In Austin native Eric Ockrassa’s new show at Zoya Tommy Gallery, the interplay between digital and analog is on full display. The 12 abstract, geometric paintings in the show — titled Ocular Resistance and up through early December — speak to what it means to create art in today’s post-analog culture.
While working on his undergrad degree at Texas State, Ockrassa, now 27, struggled to reconcile his dream of becoming a painter and the desire to major in something more marketable. He double majored in painting and graphic design to give himself a fallback plan just in case his artistic dreams didn’t pan out. As Ockrassa attended grad school for painting at UH, where he found himself increasingly relying on his graphic design background as he developed his hard-edge, abstract style. “I wouldn’t be making the paintings I make now if I didn’t have my graphic design background.”
Ockrassa’s paintings begin as sketches in Adobe Illustrator before finalized designs are printed out and turned into vinyl stickers used as stencils for his acrylic paintings. It’s an unforgiving method — a single mistake at one stage in the process means he has to start from scratch — but one that enables the painter to create complex, geometric pieces with painstaking precision.
And true to post-analog sensibilities, the colors the artist used in his new show were inspired by his love for Pokemon Go. “I’m using bright, contrasting colors to create optical movement,” explains Ockrassa, an avid gamer.
Got Game?

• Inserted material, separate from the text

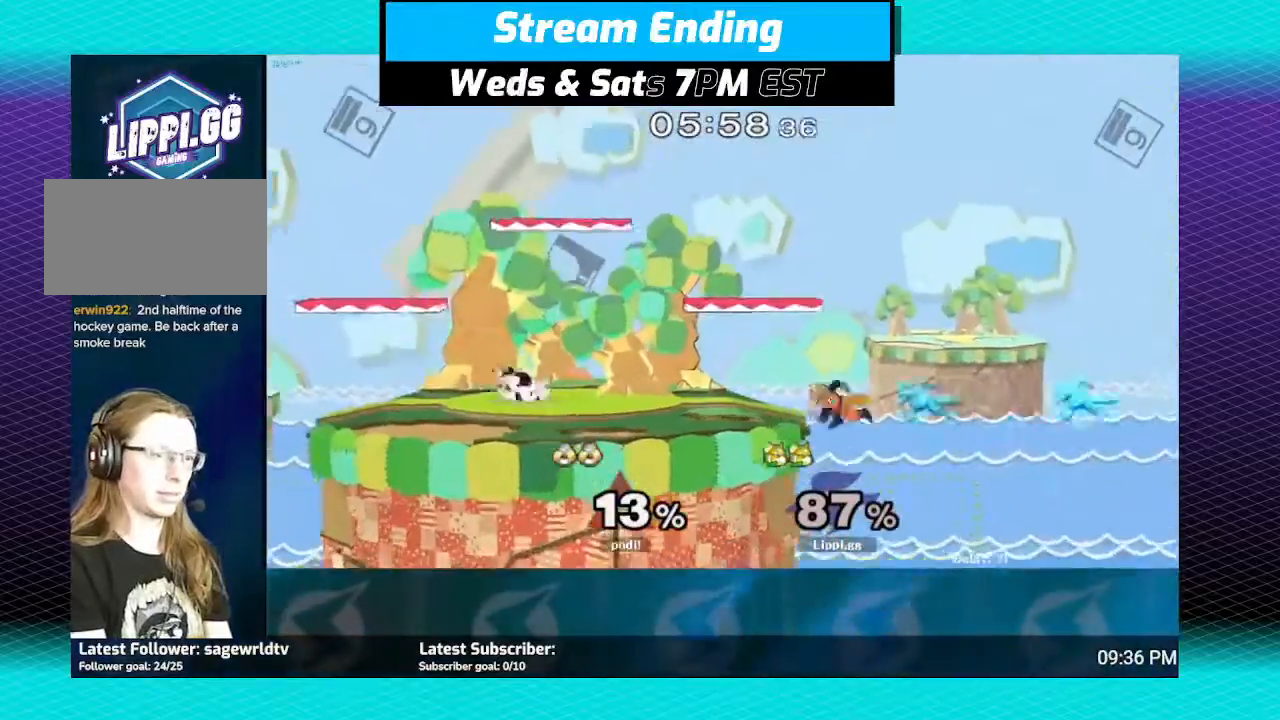
{"buttons": [], "left_stick": "down", "right_stick": "center", "events": [[267, "B", "up"], [334, "left_stick", "center"], [434, "left_stick", "down"]]}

Eric Okrassa’s vibrant, Pokemon-inspired ‘Wibble,’
It’s a winning strategy from Ockrassa. The abstract, geometric shapes populating his pieces seem imbued with an almost electric energy as they pulsate colorfully from within their canvas prisons — not unlike a Pokemon trapped inside a Pokeball. In fact, Ockrassa’s show is one instance where a viewer can look at a painting and think, “Wow. That color really reminds me of a Bulbasaur’s bulb,” and not be all that far off from the artist’s original intent.